Wohl bekam es nun unserm Robinson an den regnigten Tagen und in den langen finstern Abendstunden, daß er wieder Feuer, noch mehr, daß er einen Geselschafter, einen Freund, hatte, mit dem er unter gemeinschaftlichen Hausarbeiten die Zeit mit vertraulichen Gesprächen vertreiben konte! Vormahls hatt er diese traurigen Abende allein, unbeschäftiget und im Finstern hinbringen müssen: jezt saß er mit Freitag bei einer Lampe oder ohnweit dem Küchenfeuer, arbeitete und plauderte und fühlte nie die Beschwerlichkeit der langen Weile, die so drükkend ist.

Freitag lehrte ihn allerlei kleine Künste, wodurch die Wilden ihren Zustand zu verbessern wissen; und dan lehrte Robinson ihn wieder andere Sachen, wovon die Wilden nichts verstehen. So nahmen beide zu an Kentnissen und Geschiklichkeiten und brachten durch gemeinschaftlichen Fleiß eine Menge kleiner Kunstwerke zu Stande, deren Verfertigung jedem von ihnen, wenn er sich ganz allein befunden hätte, würde unmöglich gewesen sein. Da fühlte dan auch jeder von ihnen recht innig, wie gut es sei, daß die Menschen durch Geselligkeit und Freundschaft zusammen gehalten werden, und nicht, wie die wilden Thiere, einzeln auf dem Erdboden herumschwärmen!

Freitag verstand sich unter andern auf die Verfertigung von Matten aus Baumbast, die er so fein und so dicht zu flechten wuste, daß sie füglich zu Kleidungsstükken gebraucht werden konten. Robinson lernte ihm diese Kunst ab; und da verfertigten beide einen solchen Vorrath davon, als hinreichend war, um für jeden einen ganzen Anzug daraus zu machen. O wie freute sich Robinson, daß ihm die beschwerliche Kleidung aus steifen ungegärbten Fellen nun endlich einmahl entbehrlich geworden war!

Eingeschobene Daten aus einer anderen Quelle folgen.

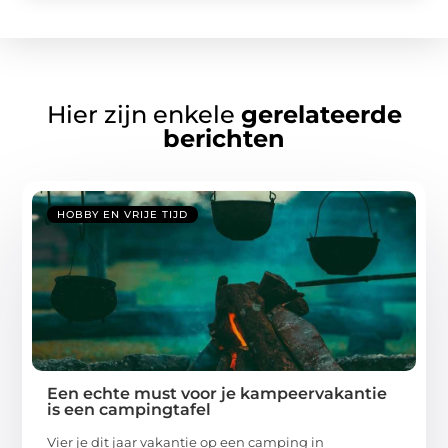
Hier zijn enkele
gerelateerde
berichten
HOBBY EN VRIJE TIJD
Een echte must voor je kampeervakantie
is een campingtafel
Vier je dit jaar vakantie op een camping in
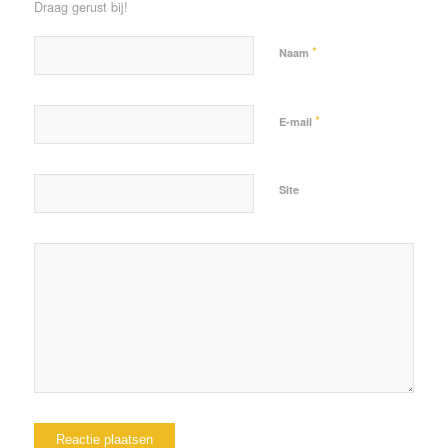
Draag gerust bij!
*
Naam
*
E-mail
Site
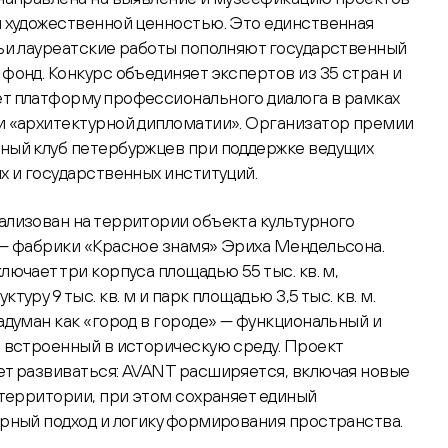
 художественной ценностью. Это единственная
ьи лауреатские работы пополняют государственный
фонд. Конкурс объединяет экспертов из 35 стран и
т платформу профессионального диалога в рамках
и «архитектурной дипломатии». Организатор премии
ный клуб петербуржцев при поддержке ведущих
х и государственных институций.
лизован на территории объекта культурного
— фабрики «Красное знамя» Эриха Мендельсона.
лючает три корпуса площадью 55 тыс. кв. м,
туру 9 тыс. кв. м и парк площадью 3,5 тыс. кв. м.
адуман как «город в городе» — функциональный и
 встроенный в историческую среду. Проект
т развиваться: AVANT расширяется, включая новые
 территории, при этом сохраняет единый
рный подход и логику формирования пространства.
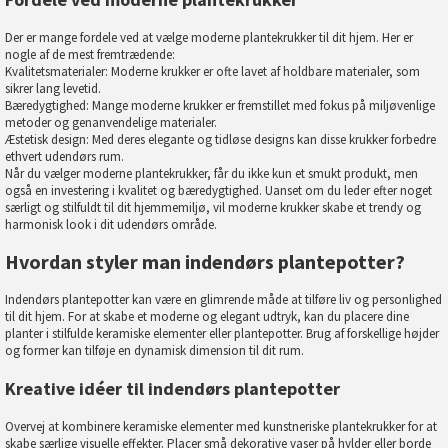
Der er mange fordele ved at vælge moderne plantekrukker til dit hjem. Her er
nogle af de mest fremtrædende:
Kvalitetsmaterialer: Moderne krukker er ofte lavet af holdbare materialer, som
sikrer lang levetid.
Bæredygtighed: Mange moderne krukker er fremstillet med fokus på miljøvenlige
metoder og genanvendelige materialer.
Æstetisk design: Med deres elegante og tidløse designs kan disse krukker forbedre
ethvert udendørs rum.
Når du vælger moderne plantekrukker, får du ikke kun et smukt produkt, men
også en investering i kvalitet og bæredygtighed. Uanset om du leder efter noget
særligt og stilfuldt til dit hjemmemiljø, vil moderne krukker skabe et trendy og
harmonisk look i dit udendørs område.
Hvordan styler man indendørs plantepotter?
Indendørs plantepotter kan være en glimrende måde at tilføre liv og personlighed
til dit hjem. For at skabe et moderne og elegant udtryk, kan du placere dine
planter i stilfulde keramiske elementer eller plantepotter. Brug af forskellige højder
og former kan tilføje en dynamisk dimension til dit rum.
Kreative idéer til indendørs plantepotter
Overvej at kombinere keramiske elementer med kunstneriske plantekrukker for at
skabe særlige visuelle effekter. Placer små dekorative vaser på hylder eller borde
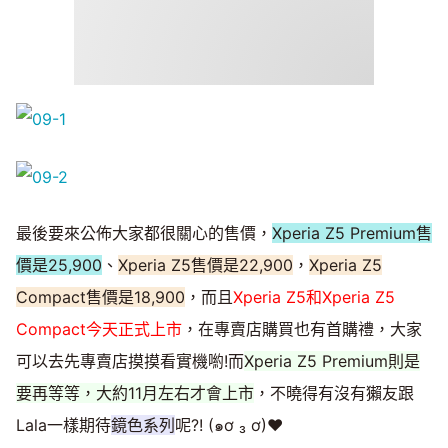
最後要來公佈大家都很關心的售價，
Xperia Z5 Premium售
價是25,900
、
Xperia Z5售價是22,900
，
Xperia Z5
Compact售價是18,900
，而且
Xperia Z5和Xperia Z5
Compact今天正式上市
，在專賣店購買也有首購禮，大家
可以去先專賣店摸摸看實機喲!而
Xperia Z5 Premium則是
要再等等，大約11月左右才會上市
，不曉得有沒有獺友跟
Lala一樣期待
鏡色系列
呢?! (๑ơ ₃ ơ)♥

Ferner verstand Freitag die Kunst, aus den Fasern, worin die Kokusnüsse eingewikkelt sind, und aus verschiedenen flachsartigen Kräutern Garn und Strikke zu drehen, welche diejenigen, die Robinson bisher gemacht hatte, bei weitem übertrafen. Aus dem Garn wust er Fischneze zu knüpfen, eine Arbeit, die beiden manchen langen Abend auf die angenehmste Weise verkürzte.

Während dieser häuslichen Geschäftigkeit war Robinson vornemlich darauf bedacht, den Verstand seines armen wilden Freundes ein wenig aufzuklären, und ihm nach und nach einige wahre und würdige Begriffe von Gott beizubringen. Wie schwach und irrig Freitags Religionserkentniß war, möget ihr aus folgendem Gespräche zwischen ihm und seinem Herrn ersehen.

Robinson. Sage mir doch, Freund Freitag, weißt du denn wohl, wer das Meer, die Erde, die Thiere und dich selbst erschaffen hat?

Freitag. O ja! Das hat der Toupan gethan.

Robinson. Wer ist denn Toupan?

Freitag. I, der Donnerer!

Robinson. Aber wer ist denn der Donnerer?

Freitag. Ein alter, alter Man, der länger, als alle Dinge, lebt, und der den Donner macht. Er ist viel älter, als Sonne, Mond und Sterne; und alle Dinge sagen O zu ihm. (Das solte so viel heissen, als: Alle beten ihn an.)

Robinson. Kommen denn die Leute in deinem Vaterlande irgendwo hin, wenn sie sterben?

Freitag. Freilich thun sie das; sie kommen zum Toupan.

Robinson. Wo ist denn der?

Freitag. Er wohnt auf hohen Gebirgen.

Robinson. Hat denn jemand ihn da gesehn?

Freitag. Es komt keiner zu ihm hinauf, als die Owokakees; (dieser Nahme solte so viel, als Priester bedeuten.) Diese sagen O zu ihm und erzählen uns denn wieder, was er gesprochen hat.

Robinson. Haben denn die Leute, wenn sie nach dem Tode zu ihm kommen, es gut bei ihm?

Freitag. O ja, wenn sie hier recht viel Feinde geschlachtet und aufgegessen haben!